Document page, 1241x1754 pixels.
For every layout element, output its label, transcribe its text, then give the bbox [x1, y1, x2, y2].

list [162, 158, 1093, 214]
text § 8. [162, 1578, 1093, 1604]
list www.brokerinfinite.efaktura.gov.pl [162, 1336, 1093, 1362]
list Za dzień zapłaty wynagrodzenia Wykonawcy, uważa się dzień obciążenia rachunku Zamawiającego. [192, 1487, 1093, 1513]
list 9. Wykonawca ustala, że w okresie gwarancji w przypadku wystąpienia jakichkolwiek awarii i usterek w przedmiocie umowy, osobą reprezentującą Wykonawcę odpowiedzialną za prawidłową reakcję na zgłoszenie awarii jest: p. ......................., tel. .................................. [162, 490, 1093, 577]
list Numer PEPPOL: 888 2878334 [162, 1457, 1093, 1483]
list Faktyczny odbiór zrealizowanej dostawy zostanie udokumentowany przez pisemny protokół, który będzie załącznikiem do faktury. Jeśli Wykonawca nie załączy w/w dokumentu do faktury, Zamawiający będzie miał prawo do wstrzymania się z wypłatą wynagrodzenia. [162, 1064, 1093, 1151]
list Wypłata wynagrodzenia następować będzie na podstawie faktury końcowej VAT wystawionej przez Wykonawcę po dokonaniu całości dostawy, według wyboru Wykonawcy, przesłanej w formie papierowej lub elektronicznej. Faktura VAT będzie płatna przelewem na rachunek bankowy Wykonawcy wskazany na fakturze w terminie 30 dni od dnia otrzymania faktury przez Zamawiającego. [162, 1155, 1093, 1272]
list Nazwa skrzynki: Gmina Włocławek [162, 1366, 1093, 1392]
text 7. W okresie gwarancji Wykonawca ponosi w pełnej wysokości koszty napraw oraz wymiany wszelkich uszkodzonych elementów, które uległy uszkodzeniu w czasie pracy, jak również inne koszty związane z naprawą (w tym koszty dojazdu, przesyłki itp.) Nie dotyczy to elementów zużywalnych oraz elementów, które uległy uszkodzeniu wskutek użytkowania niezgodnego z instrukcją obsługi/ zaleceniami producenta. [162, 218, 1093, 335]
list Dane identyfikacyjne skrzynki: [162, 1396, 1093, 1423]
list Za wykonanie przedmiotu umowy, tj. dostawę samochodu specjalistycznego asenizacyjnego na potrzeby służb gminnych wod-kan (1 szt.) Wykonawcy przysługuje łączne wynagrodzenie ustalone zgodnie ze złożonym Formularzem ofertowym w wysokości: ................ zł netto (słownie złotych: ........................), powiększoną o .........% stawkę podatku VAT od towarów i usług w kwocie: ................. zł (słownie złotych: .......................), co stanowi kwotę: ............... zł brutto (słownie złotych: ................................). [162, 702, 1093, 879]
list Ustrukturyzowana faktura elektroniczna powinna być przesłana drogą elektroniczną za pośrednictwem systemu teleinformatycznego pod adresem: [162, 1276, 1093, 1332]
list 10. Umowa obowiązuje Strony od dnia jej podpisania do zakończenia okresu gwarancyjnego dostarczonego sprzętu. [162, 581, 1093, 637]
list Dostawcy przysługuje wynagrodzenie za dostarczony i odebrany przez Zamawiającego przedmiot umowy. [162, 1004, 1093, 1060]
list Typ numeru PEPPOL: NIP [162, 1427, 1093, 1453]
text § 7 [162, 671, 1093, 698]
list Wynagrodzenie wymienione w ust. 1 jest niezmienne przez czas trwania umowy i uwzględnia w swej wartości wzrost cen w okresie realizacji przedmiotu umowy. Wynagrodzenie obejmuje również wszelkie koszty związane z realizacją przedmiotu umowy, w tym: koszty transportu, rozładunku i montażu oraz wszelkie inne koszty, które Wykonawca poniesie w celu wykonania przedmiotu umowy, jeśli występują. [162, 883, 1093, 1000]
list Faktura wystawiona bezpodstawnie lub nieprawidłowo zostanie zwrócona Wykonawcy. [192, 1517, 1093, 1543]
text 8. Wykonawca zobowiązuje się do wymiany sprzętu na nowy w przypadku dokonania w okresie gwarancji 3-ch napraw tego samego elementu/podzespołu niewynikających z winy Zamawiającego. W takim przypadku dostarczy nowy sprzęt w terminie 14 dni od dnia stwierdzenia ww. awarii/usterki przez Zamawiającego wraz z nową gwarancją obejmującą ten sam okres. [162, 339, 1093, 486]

---

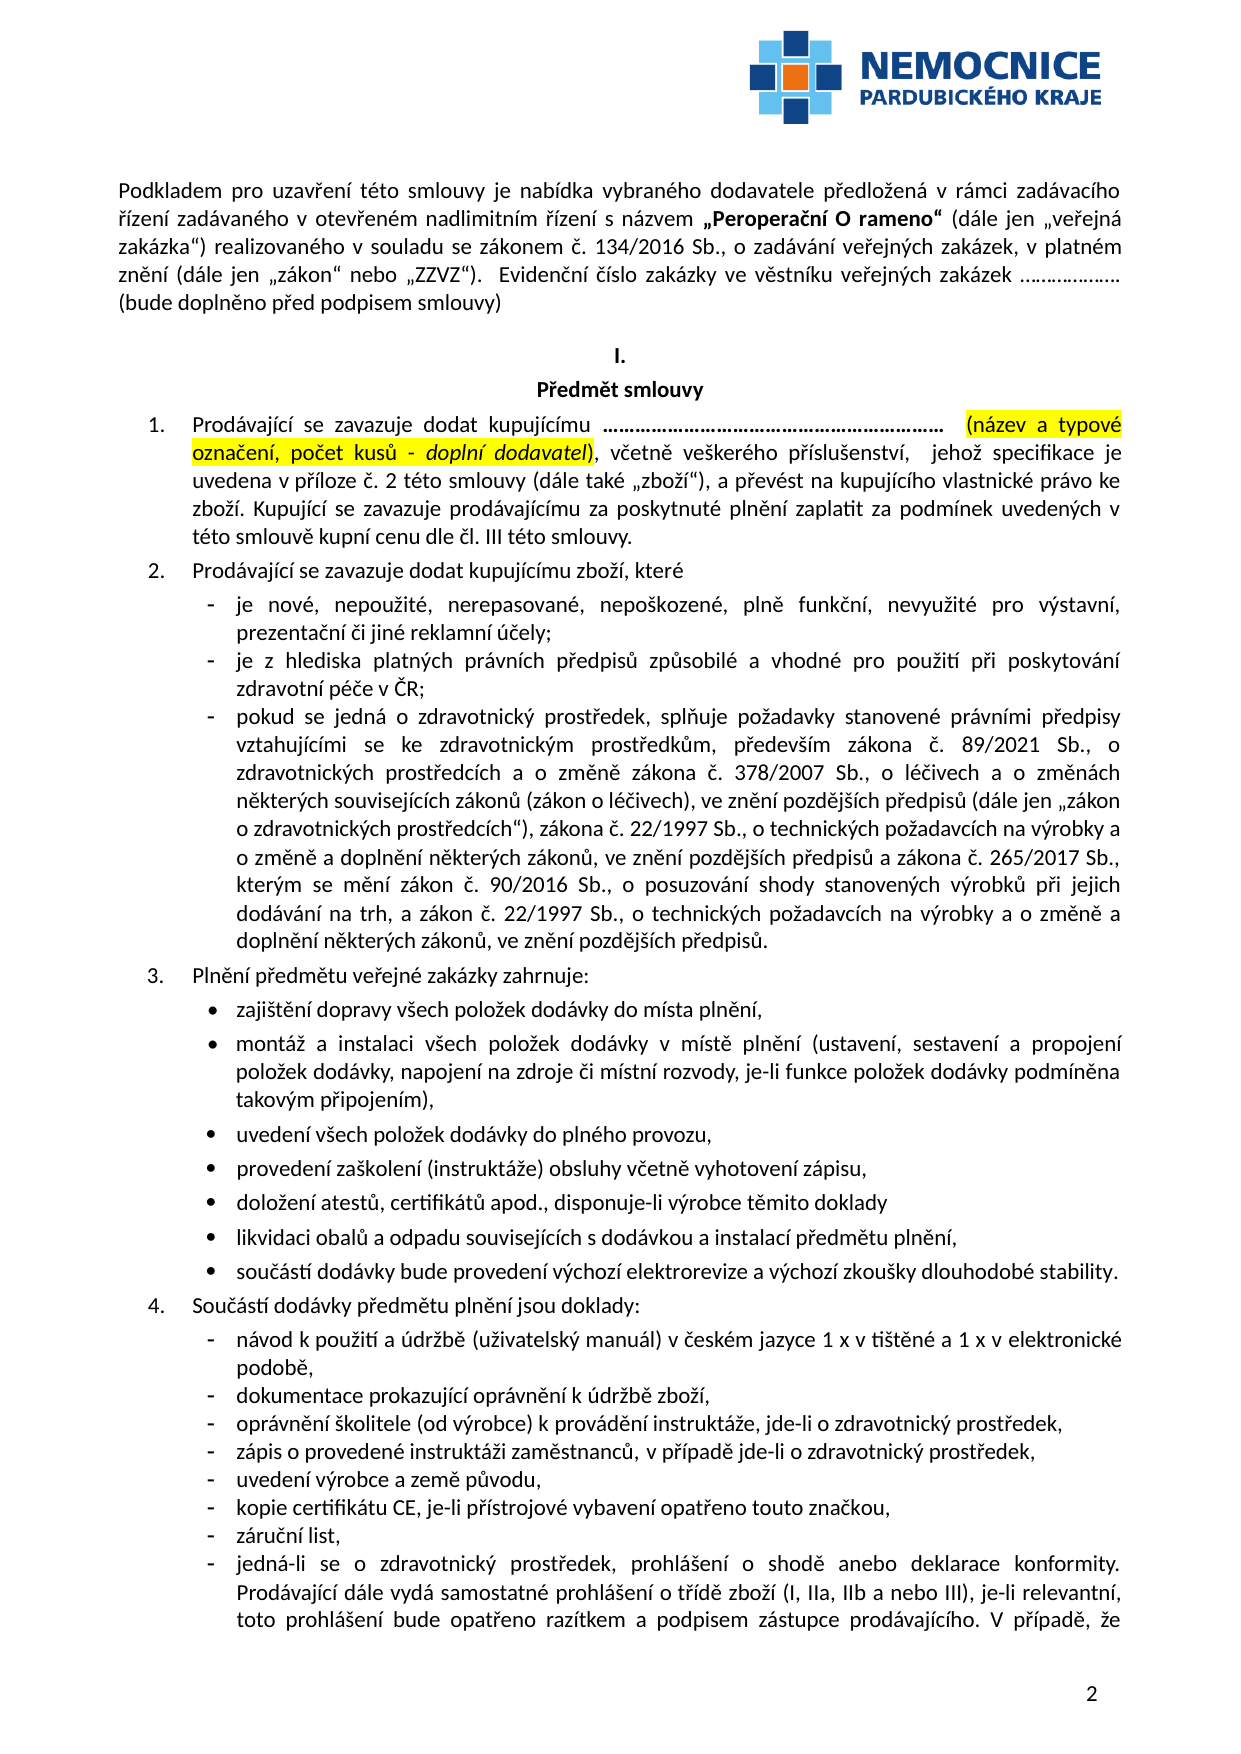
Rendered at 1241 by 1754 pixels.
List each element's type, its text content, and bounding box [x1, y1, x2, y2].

...

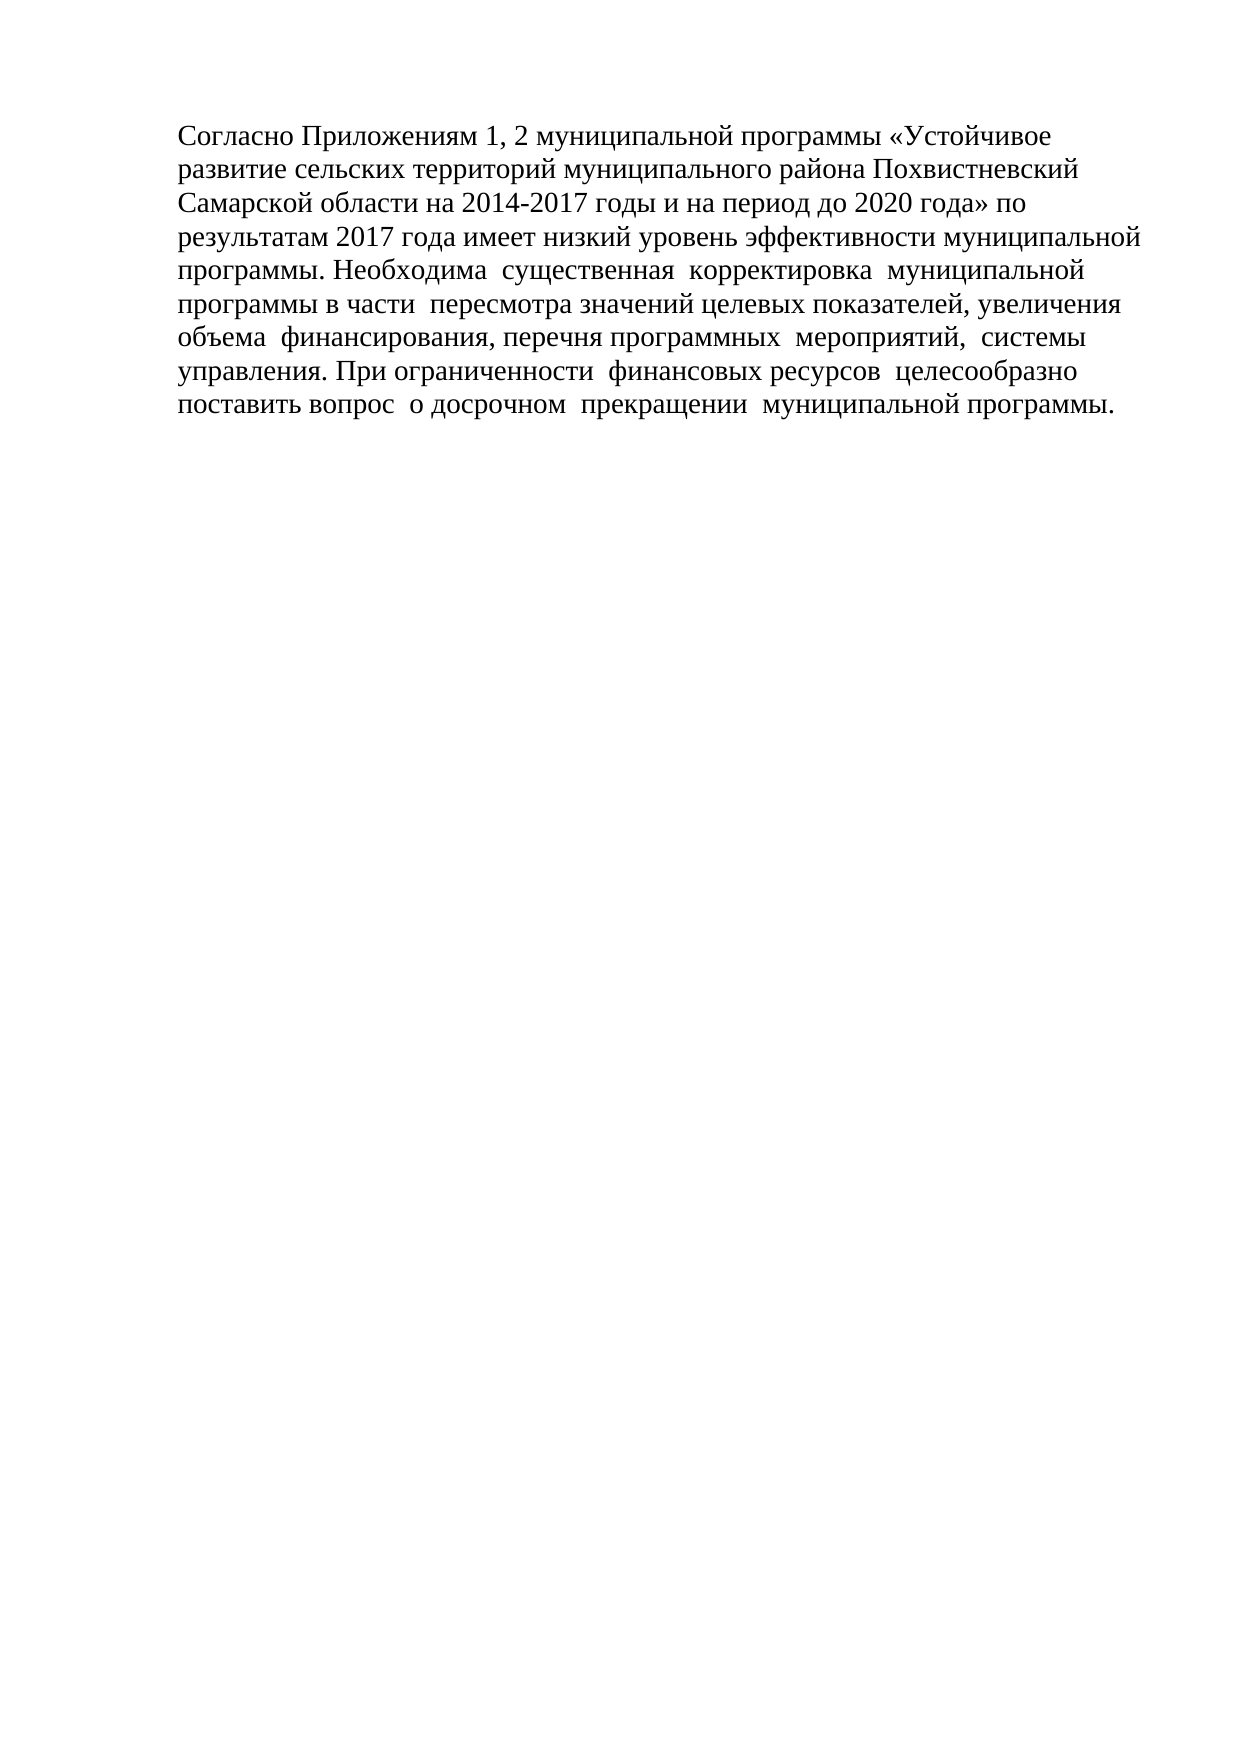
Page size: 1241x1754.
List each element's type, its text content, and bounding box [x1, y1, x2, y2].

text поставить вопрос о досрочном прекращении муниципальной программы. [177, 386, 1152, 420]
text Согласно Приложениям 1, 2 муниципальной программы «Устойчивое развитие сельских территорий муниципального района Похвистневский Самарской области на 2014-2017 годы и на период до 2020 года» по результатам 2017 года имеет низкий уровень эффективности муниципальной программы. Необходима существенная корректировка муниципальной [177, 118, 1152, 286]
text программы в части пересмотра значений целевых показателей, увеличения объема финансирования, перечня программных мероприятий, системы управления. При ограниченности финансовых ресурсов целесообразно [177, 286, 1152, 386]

WHAT YOU HAVE TO DO: Copy each line of the records that has "pixels" in it.

RESPONSE AREA:
Document page, 1241x1754 pixels.
Rendered at 1241 by 1754 pixels.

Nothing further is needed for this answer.